In migliaia hanno risposto all'appello "In piazza per Giulia e le altre", per tutte le donne uccise dall'inizio dell'anno a oggi. Il movimento "Non una di meno" è sceso in piazza per esprimere la propria rabbia contro quella lunga scia di sangue che non si ferma, l'ultimo femminicidio risale a ieri. "Se domani sono io, mamma, se domani non torno, distruggi tutto. Se domani tocca a me, voglio essere l'ultima" hanno ripetuto citando il testo di Cristina Torres-Cáceres, un’architetta e attivista femminista peruviana.

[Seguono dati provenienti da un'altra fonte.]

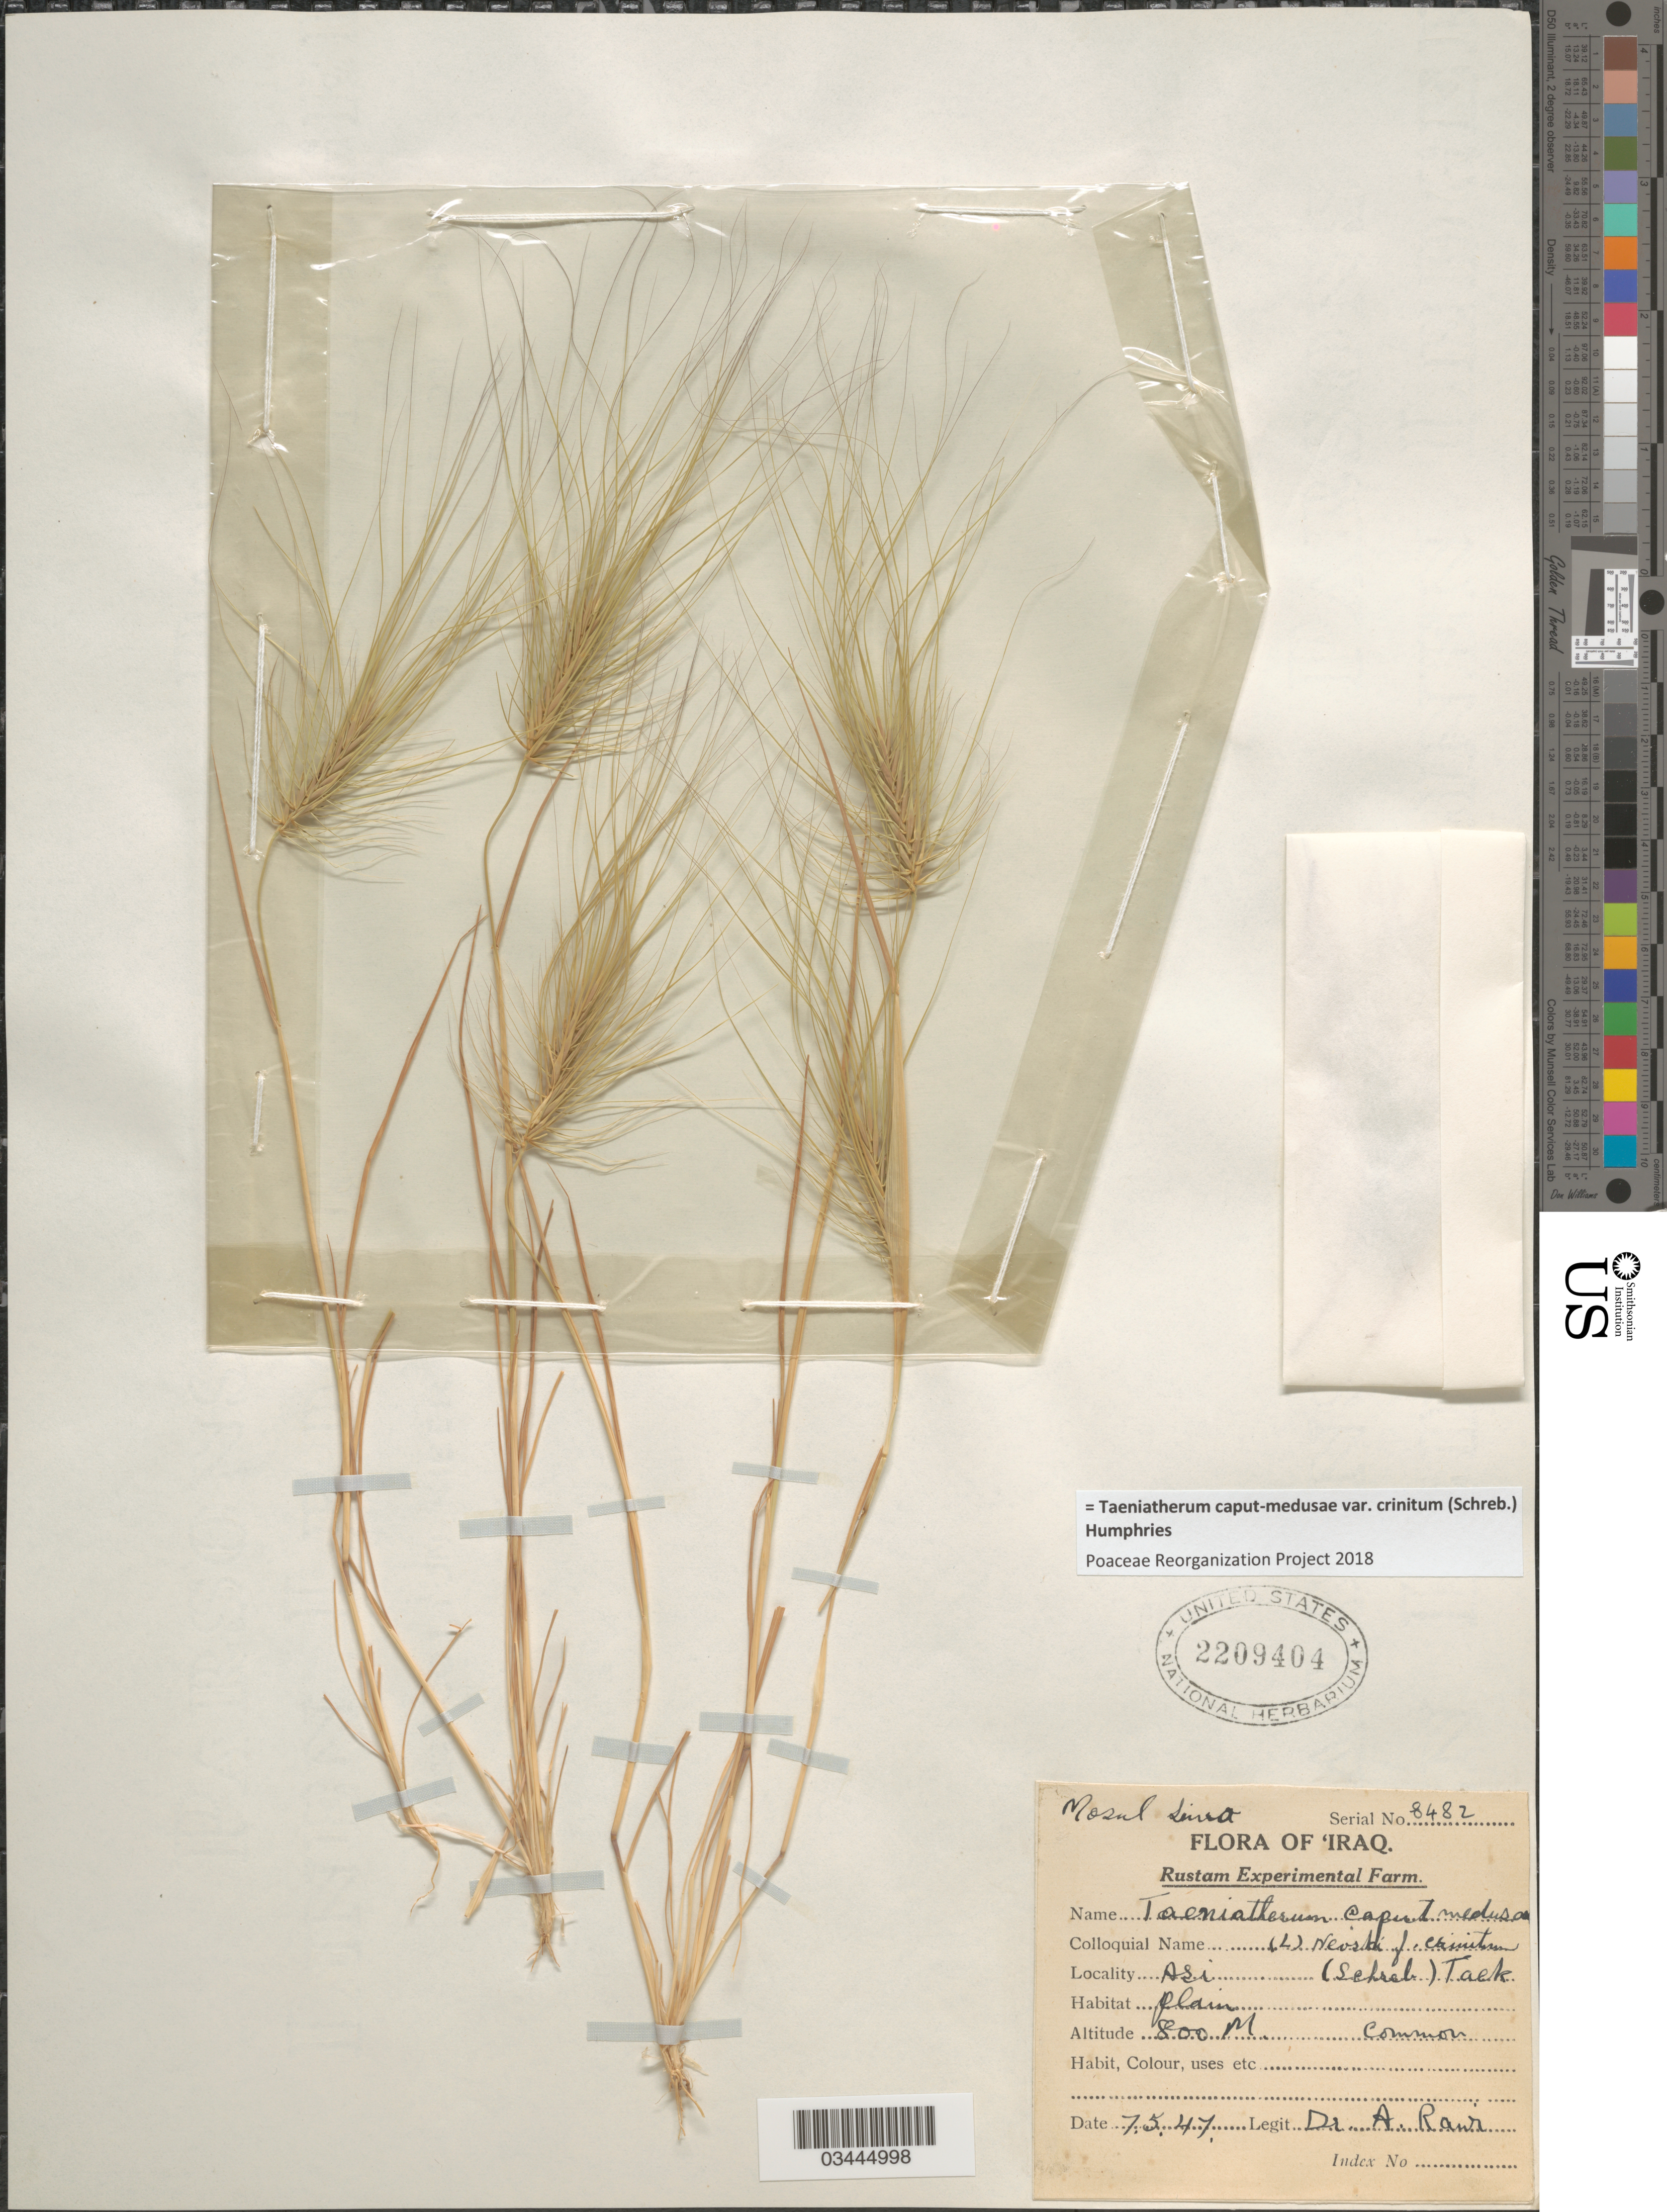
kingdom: Plantae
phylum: Tracheophyta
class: Liliopsida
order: Poales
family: Poaceae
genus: Taeniatherum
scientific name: Taeniatherum caput-medusae var. crinitum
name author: (Schreb.) Humphries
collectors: A. Rawi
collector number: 8482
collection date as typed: Transcribed d/m/y: 7/5/47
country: Iraq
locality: Mosul Liwa. Asi (Sehrab) Talk [unsure placement]. [interpreted]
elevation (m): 800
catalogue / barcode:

A Termoli, invece, si chiede un cambio di prospettiva: non insegniamo alle donne a riconoscere le relazioni tossiche, ma piuttosto insegniamo ai maschi a essere uomini. Basta con le giustificazioni, basta con il "era un bravo ragazzo". Non serve a niente avere una faccia pulita se dentro hai il marcio. Basta dire "eh ma quelli con i tatuaggi sono uomini poco seri". La maggior parte di queste bestie non avevano tatuaggi, avevano tutti la faccia da “bravi ragazzi”, forse babbei che nel mondo, nella società non avrebbero avuto nessun ruolo importante a differenza delle loro ex compagne.